▶ _Activity_: Continue the author's blog entries below, picking up right after their final sentence.

▶ _Provided text_:

Bullshit. It's called Copyright violation.

So please, folks, if you happen across an ARC for sale on ebay, lend a hand. Report the sale to the publishing company, or to ebay, or both. If you can't be arsed, at least don't bid on the damn thing.

We authors are not greedy people. We aren't. I don't write for the money, and I don't know of any author who does. We write because it's who we are. But that doesn't mean it's okay to let this bs continue.

Tuesday, May 09, 2006

Look At Me Go!

Yes, the website was updated again today. I've added a complete short story, Dinner Party. Enjoy!

Monday, May 08, 2006

Monday Update

Yes, I am an Author Pimp extraordinary! (Note: I do not receive any monetary remuneration for said pimpage and therefore cannot, technically, be dubbed a pimp, oh you investigators of ethical compliance for admittance to the Bar)

This weekend I read three novels (yes, I have been quite busy).

Sword of Rhoswen by Brenda Williamson was my favorite of the three by far. Ms. Williamson mixes elements of fantasy, history, and romance in such a way that I was drawn into the novel and read it nearly all at once, staying up past 3am on Saturday to finish it. Her writing is clean and refined, her descriptions vivid without being overkill, and her character development satisfyingly thorough. Rumor has it there is a sequel in the works.

Magic in the Blood by Silvia Violet is another novel from Samhain Publishing. The plot is intriguing and the characters moving, but the novel ends up being "your typical vampire erotica" more often than not. There were some places where I feel very strongly that Ms. Violet's editor steered her wrong, or just plain did a piss poor job. Her writing lacks a refinement of sorts, and there were typographical and grammatical errors that an editor should have caught, but it is by no means a bad read.

I was speaking with H.S. Kinn the other day about critical and editorial reading. I find it nearly impossible to turn off "editor mode" when I read these days, correcting things in my head even when I am reading something for fun. It's frustrating.

▶ _Information provided_:

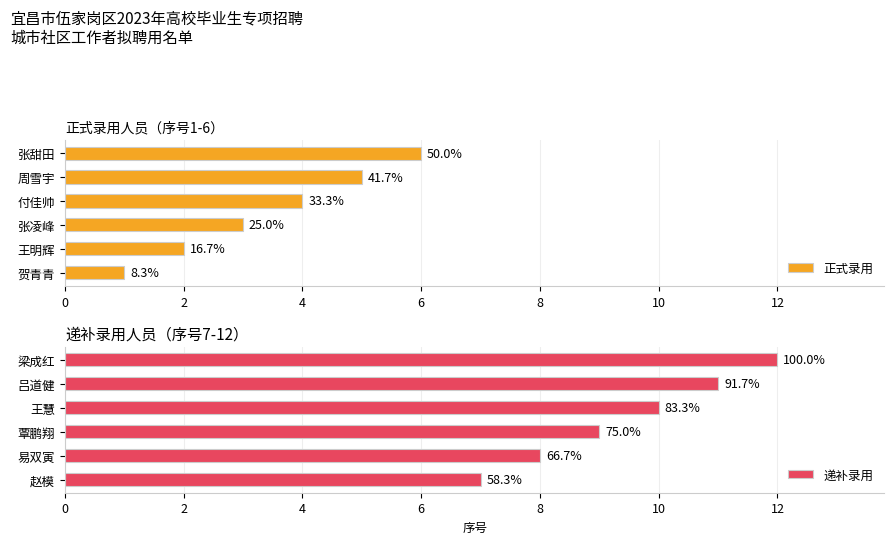

What is the lowest value of the 正式录用 series?

1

▶ _Response_:
Don't take my overly critical opinions too seriously. When I say that a book was poorly edited, I'm not faulting the author. Each and every one of us has "bad habits". Me? I love adverbs. It's a love/hate relationship, in truth, because I hate that I love them. But I am madly in lust with them and use them desperately as I fervently write my novels. My characters say things quickly. They kiss greedily, hungrily, desperately. Yes, adverbs.

I also, according to my own editor, like circles far too much. "He circled her breasts with his hands". "She moved her hips in tiny circles". Alisha tells me someone is always circling in my sex scenes.


This is why an editor is crucial. This is why Anne Rice is, in my humble and impoverished opinion, a moron when she says that "novel writing is a virtuoso performance". I counter that with a familiar saying amongst us actual virtuosos: "There is no such thing as a perfect performance". My violin tutor used to tell me that all the time - an incessant perfectionist, I would beat myself up endlessly over even the smallest error in any given audition, performance, or hell, even practice. I thought he was just trying to keep me calm. Then I took a master class from Daniel Heifeitz, grandson of Jasha Heifeitz (considered by some to be the violinist of the 20th century), and he told me the same thing.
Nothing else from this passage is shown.